### [What you should do]
Each record that follows should be reproduced in full, character for character.

### [Record set]
########################################

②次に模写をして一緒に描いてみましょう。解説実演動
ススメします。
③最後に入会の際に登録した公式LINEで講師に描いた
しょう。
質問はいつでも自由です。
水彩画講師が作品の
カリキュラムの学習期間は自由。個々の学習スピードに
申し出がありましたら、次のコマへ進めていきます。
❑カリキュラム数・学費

########################################

### [Solution]
②次に模写をして一緒に描いてみましょう。解説実演動
ススメします。
③最後に入会の際に登録した公式LINEで講師に描いた
しょう。
質問はいつでも自由です。
水彩画講師が作品の
カリキュラムの学習期間は自由。個々の学習スピードに
申し出がありましたら、次のコマへ進めていきます。
❑カリキュラム数・学費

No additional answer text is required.